▶ _Information shown_

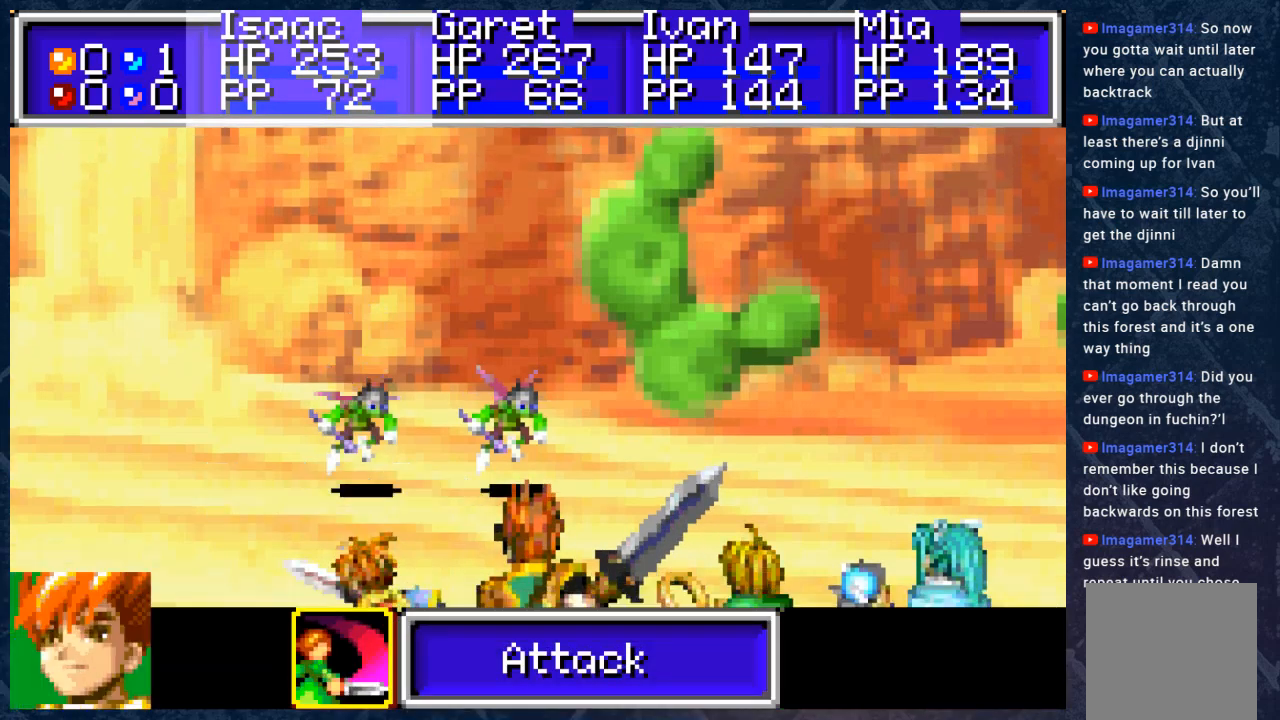
{"buttons": [], "left_stick": "center", "right_stick": "center", "events": [[117, "A", "down"], [250, "A", "up"], [383, "left_stick", "right"], [467, "left_stick", "center"]]}
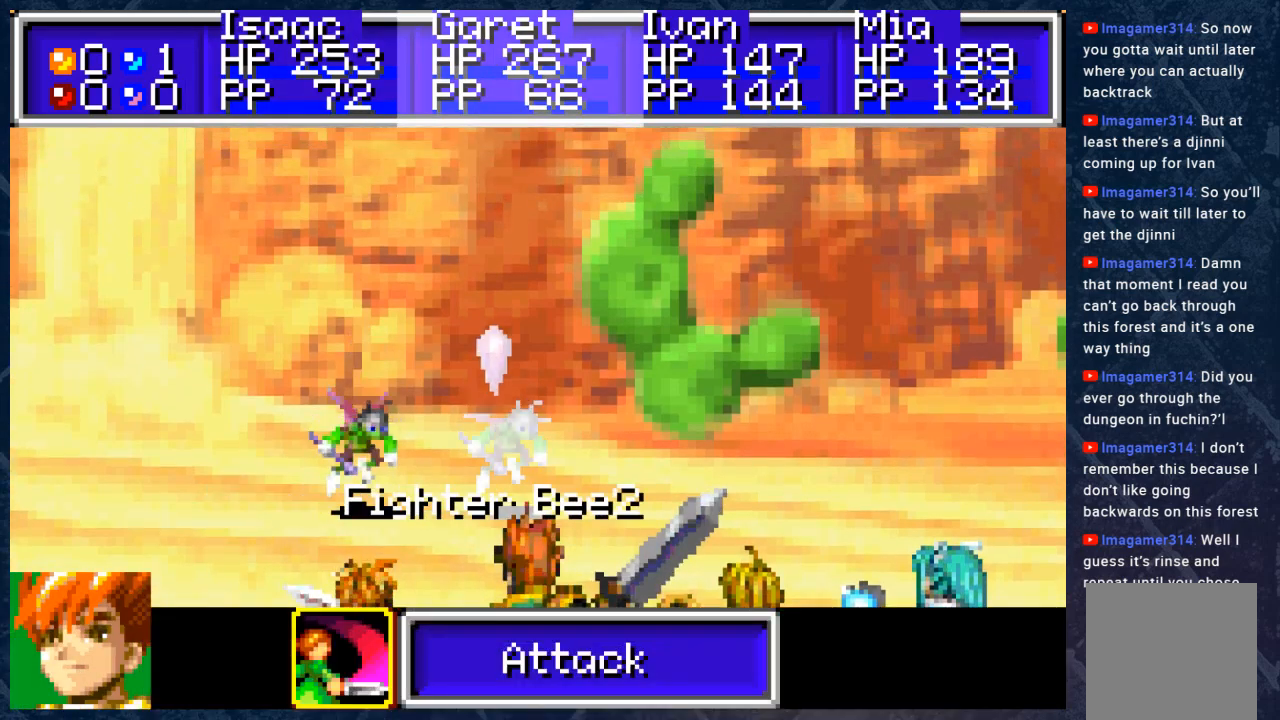
{"buttons": [], "left_stick": "center", "right_stick": "center", "events": [[33, "A", "down"], [150, "A", "up"], [283, "A", "down"], [417, "A", "up"]]}
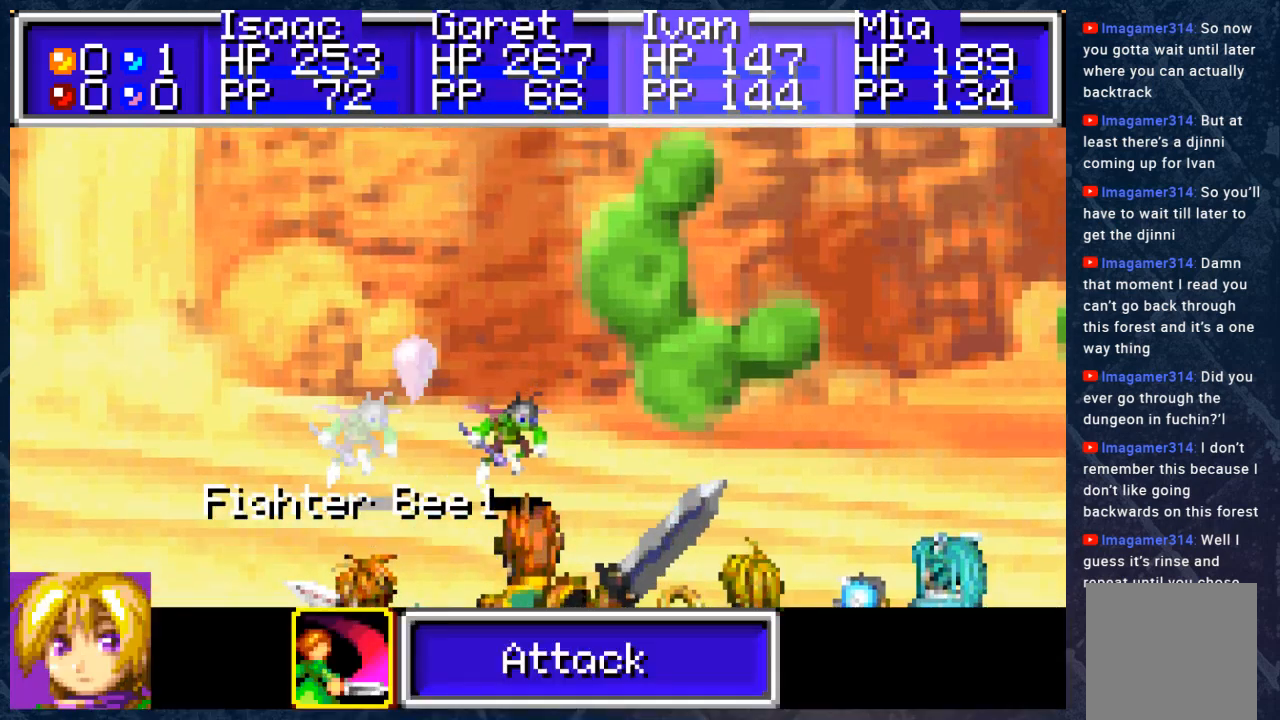
{"buttons": [], "left_stick": "right", "right_stick": "center", "events": [[50, "A", "down"], [167, "A", "up"], [267, "A", "down"], [400, "A", "up"], [467, "left_stick", "right"]]}
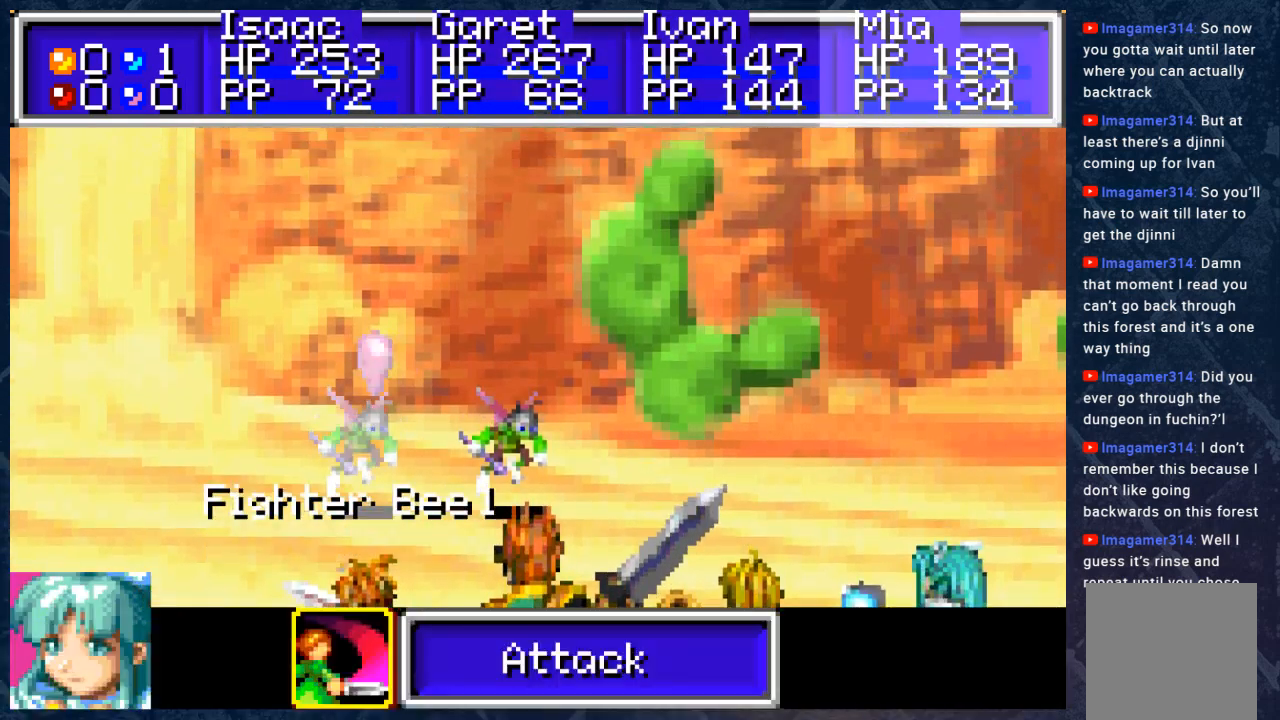
{"buttons": [], "left_stick": "center", "right_stick": "center", "events": [[67, "left_stick", "center"], [117, "A", "down"], [200, "A", "up"]]}
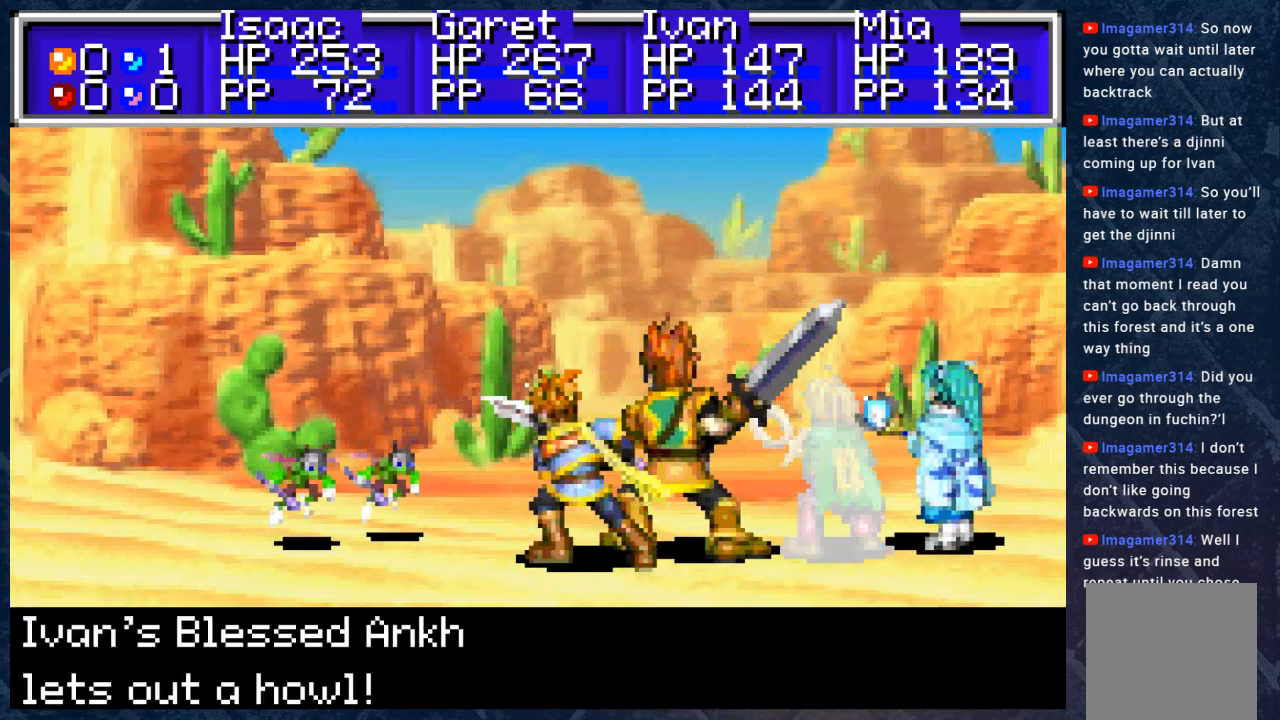
{"buttons": [], "left_stick": "center", "right_stick": "center", "events": [[217, "B", "down"], [350, "B", "up"]]}
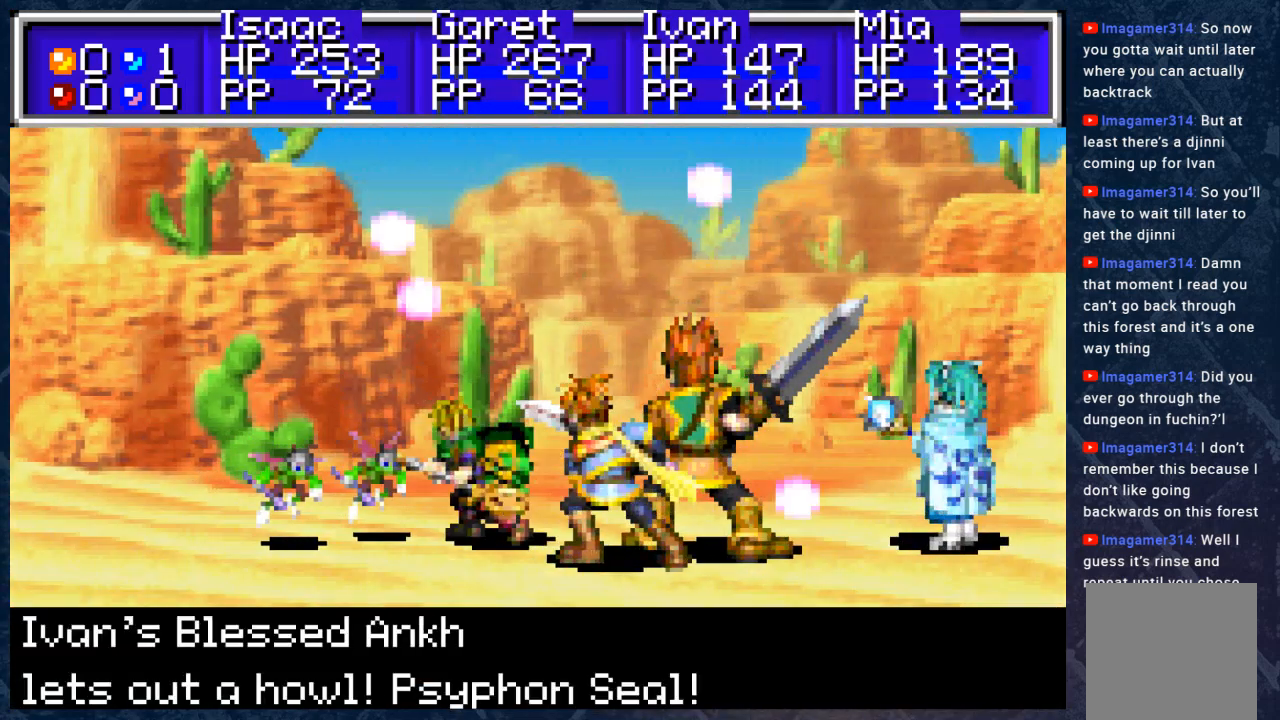
{"buttons": ["B"], "left_stick": "center", "right_stick": "center", "events": [[33, "B", "down"], [50, "B", "up"], [300, "B", "down"]]}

▶ _What you will do_
Word for word, return the records shown above without their pictures.

▶ _Reply to the exercise_
{"buttons": [], "left_stick": "center", "right_stick": "center", "events": [[117, "A", "down"], [250, "A", "up"], [383, "left_stick", "right"], [467, "left_stick", "center"]]}
{"buttons": [], "left_stick": "center", "right_stick": "center", "events": [[33, "A", "down"], [150, "A", "up"], [283, "A", "down"], [417, "A", "up"]]}
{"buttons": [], "left_stick": "right", "right_stick": "center", "events": [[50, "A", "down"], [167, "A", "up"], [267, "A", "down"], [400, "A", "up"], [467, "left_stick", "right"]]}
{"buttons": [], "left_stick": "center", "right_stick": "center", "events": [[67, "left_stick", "center"], [117, "A", "down"], [200, "A", "up"]]}
{"buttons": [], "left_stick": "center", "right_stick": "center", "events": [[217, "B", "down"], [350, "B", "up"]]}
{"buttons": ["B"], "left_stick": "center", "right_stick": "center", "events": [[33, "B", "down"], [50, "B", "up"], [300, "B", "down"]]}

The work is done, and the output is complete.